Methods: All possible combinations of source and target images from a database of 7 expertly delineated head and neck images (26 organs) were evaluated. For each source-target-pair, the image centroids were aligned, and subsequently rigid registrations were simulated by sweeping the target over an isotropic grid (-100mm to +100mm with respect to centroid alignment, in 10mm steps). Deformable registration was performed following each initialization using commercial software (RTx, Mirada Medical, Oxford, UK). Contours were transformed from source to target. DICE coefficients between the transformed and original contours were calculated on the target. Successful registration was taken to be where DICE was within 80% of the maximum achievable. The capture range was determined by fitting a least-squares ellipsoid to the space of initialisations resulting in success. The mean of the ellipsoid centers determined the “best” global rigid registration, and the distance of each ellipsoid center to this was computed.

Results: The extent of the capture range averaged over all organs and cases was x=64.3mm, y=51.4mm, z=32.3mm. The standard deviation of the ellipsoid centers from the “best” rigid was x=37.8mm, y=56.6mm, z=38.6mm. This per-organ deviation from the global rigid is in the same order of magnitude than the capture range of the deformable algorithm.

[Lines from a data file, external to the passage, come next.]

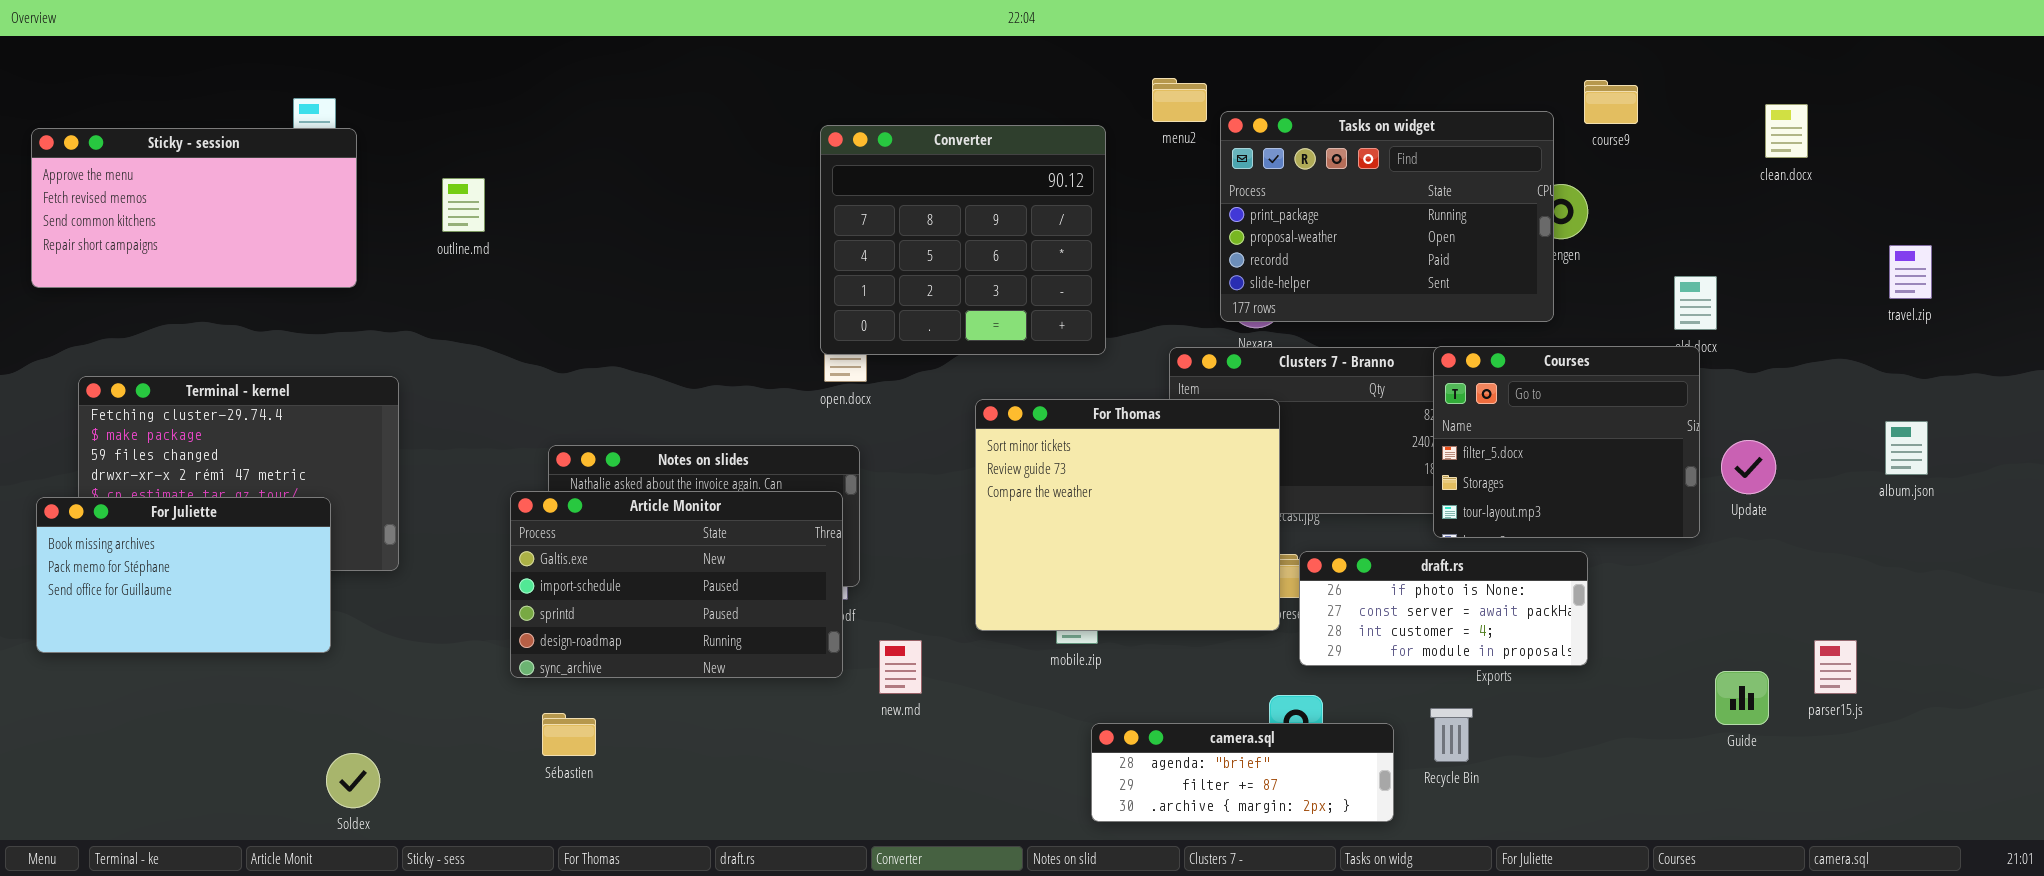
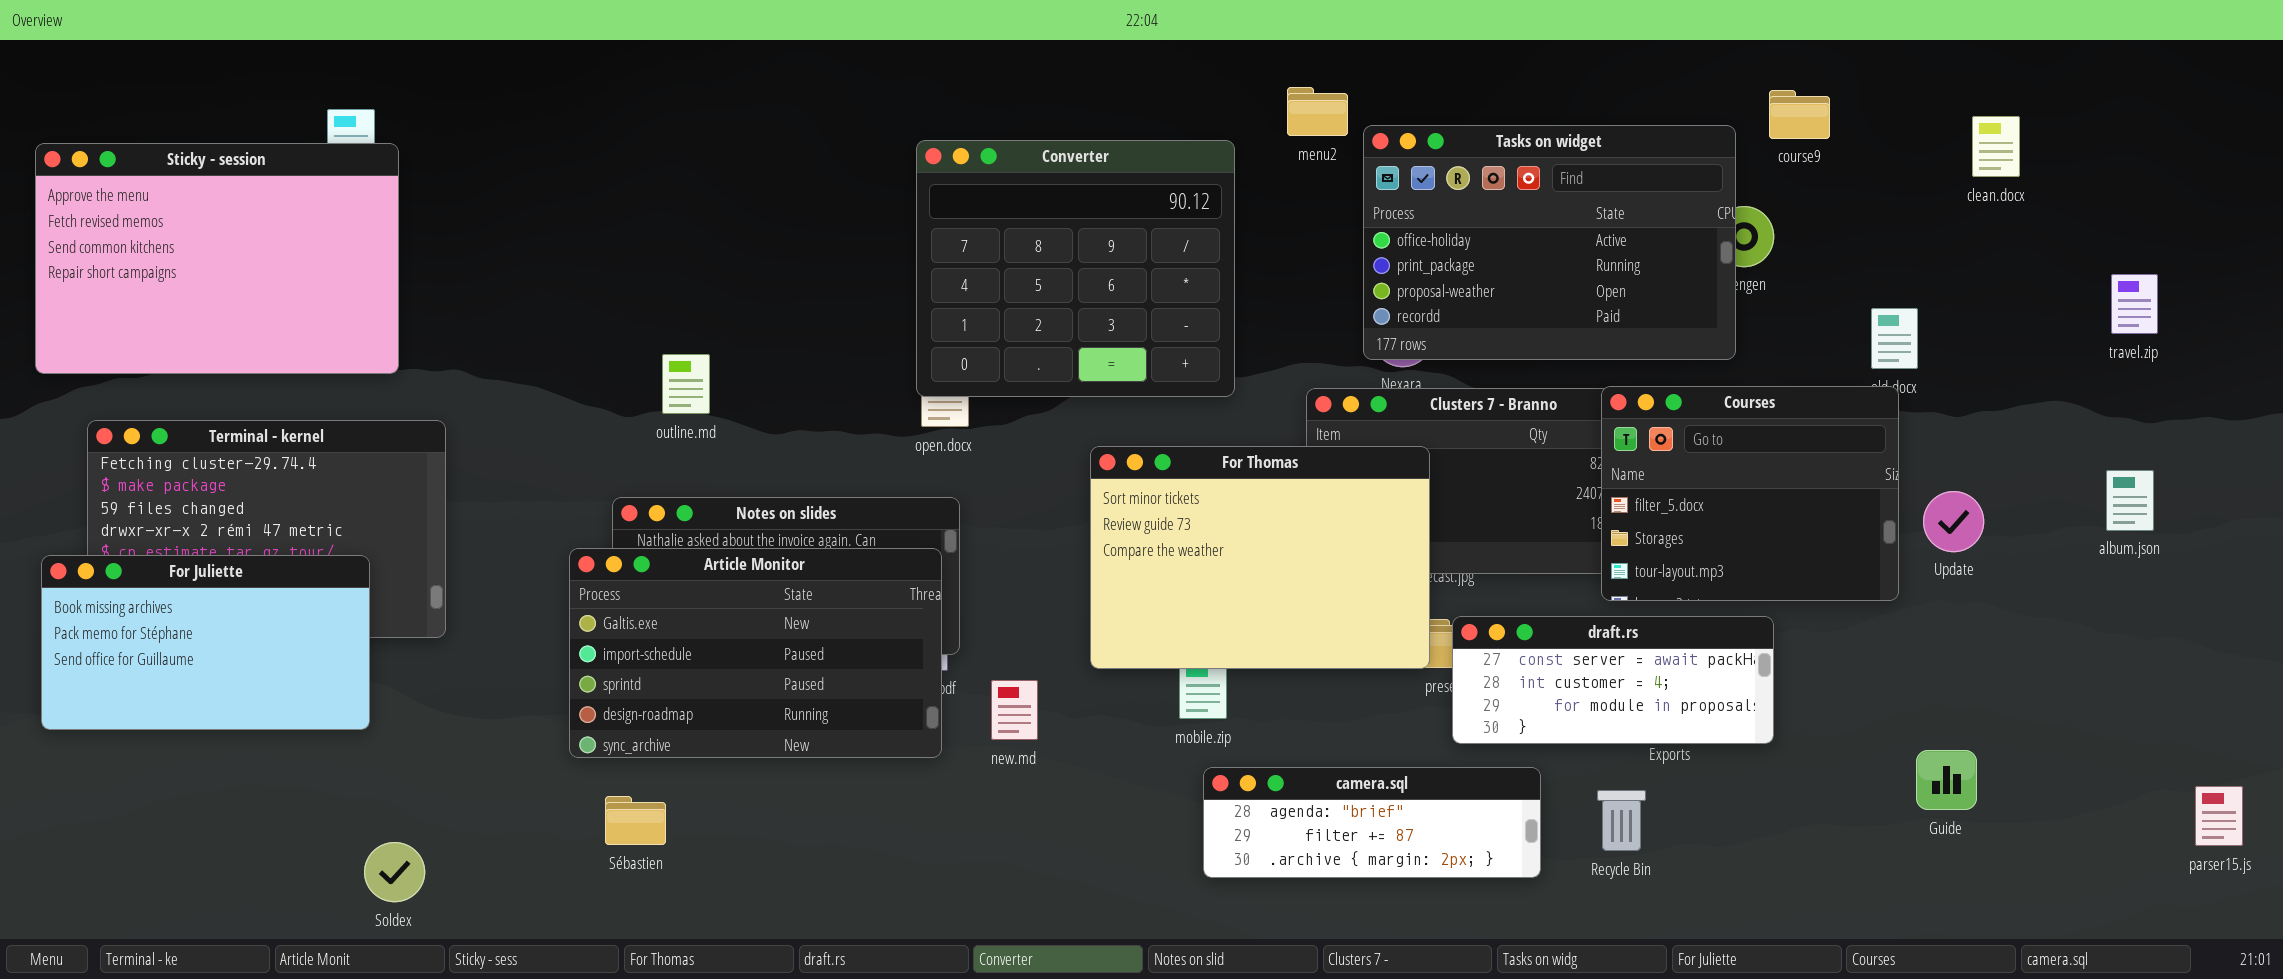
Tasks on widget: [1220,111,1554,322] -> [1363,125,1736,360], scrolled up 1 row
Sticky - session: [31,128,357,288] -> [35,143,399,374], resized
outline.md: [442,178,485,232] -> [662,354,710,414], moved
For Thomas: [975,399,1280,631] -> [1090,446,1430,669], resized
draft.rs: [1299,551,1588,666] -> [1452,616,1774,744], scrolled down 1 row
new.md: [879,640,922,694] -> [991,680,1038,740], moved
parser15.js: [1814,640,1857,694] -> [2195,786,2243,846], moved
camera.sql: [1091,723,1394,822] -> [1203,767,1541,878], moved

Conclusion: Finding the "best" rigid registration is an ill-posed problem, as the optimum rigid registration will differ between target organs. Thus, having an algorithm with a large capture range is essential to a good deformable registration.

Funding Support, Disclosures, and Conflict of Interest: All authors were employed by Mirada Medical Ltd., Oxford, Oxfordshire, United Kingdom.